Now, as some of you may know because I've written about it, my family, on my father's side, were Confederates. Remember that I said Confederates, not Secessionists. On my father's side my great-great-grandfather was a poor, maybe illiterate shoemaker; the other was a well-to-do farmer, justice of the peace and slaveowner. My shoemaker antecedent joined the Confederate Army in 1862 and fought all the way through to the end, including getting captured and paroled at Vicksburg and returning to the ranks after being duly exchanged to lose the use of a leg in one of the last battles of the war, Bentonville, in Eastern North Carolina. My slaveowning ancestor sent three sons off to the Confederacy, one to the cavalry and two to the infantry. Only one came home, and he was deranged by what we would now call PTSD and died in an insane asylum. I don't know if my great-great-grandfathers were Secessionists; shoemakers couldn't afford slaves and had little stake in that argument, so I doubt if he was a Secessionist; slaveowners did, but my forebear left no record showing what his opinion of Secession had been. Most likely he and his sons thought they were resisting Northern agression and defending home and fireside. But they both accepted the outcome of the war, and practiced Democratic politics for the rest of their lives
On my mother's side I've never been able to find out where her ancestors stood on the question of Secession. But the family was from Mitchell County, NC, largely a Unionist county, and lay adjacent to Yancey County where I now live, which was then, and remains today, largely Democratic. My mother's family were Republicans. But this was dark and bloody ground in those days, a nightmare of lawlessness, the haunts of deserters from both armies, bushwhackers like Kirk's Raiders, outlaws, assassins feudists and and barn-burners. I imagine it was hard to hold onto a political or social ideal in that environment. What theirs was, I can't venture to say. Probably they just hoped to be safe.

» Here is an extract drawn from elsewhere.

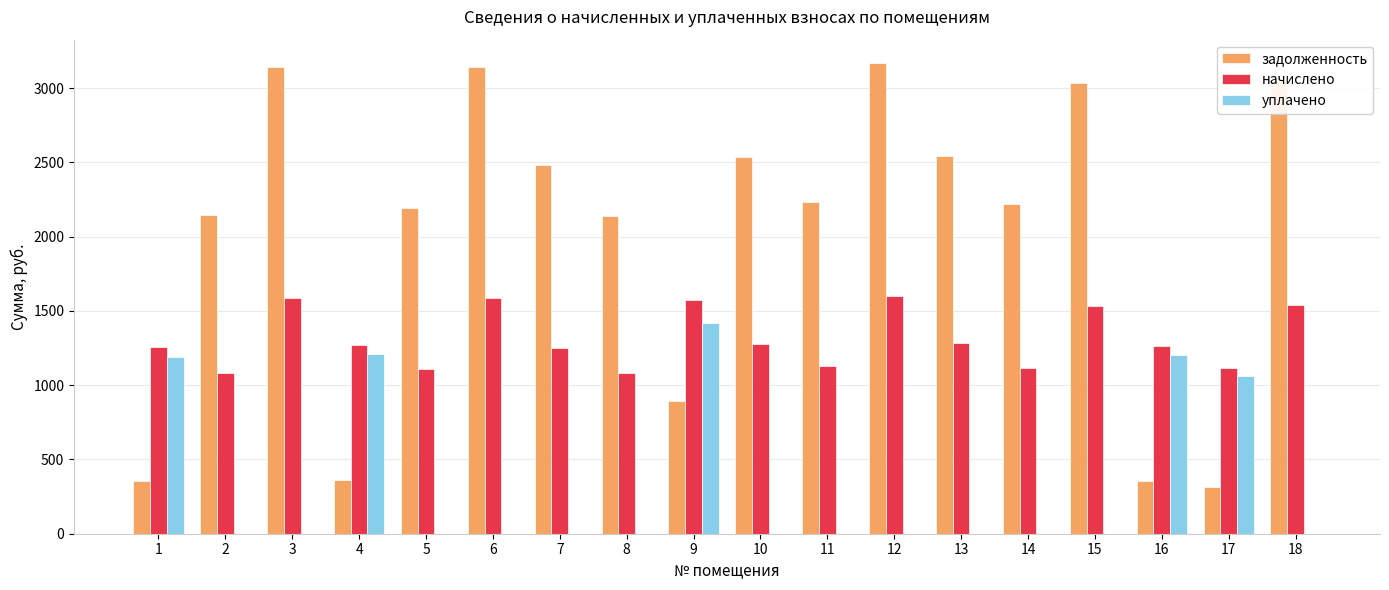

Where does the начислено series first go above 1271?

3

My point is that if we the people could get through that terrible struggle and its aftermath of Reconstruction, and unite, as we did, in later years, by comparison today's Secessionists sound to me like spoiled children fighting over a toy in a sandbox. If I can't have my way, they whine, I'm going to go home. Well, all fifty states can't go or the United States will disappear. One or two particular states I wouldn't mind losing. But most of us need to stay together, because the United States of America remains the last best hope of earth. The young people in uniform in Afghanistan are not fighting and dying for the Stars and Bars; they're defending the Stars and Stripes and all that flag stands for. So I say, anybody who wants to break us up is no patriot. Here in America we're nothing if we're not a family.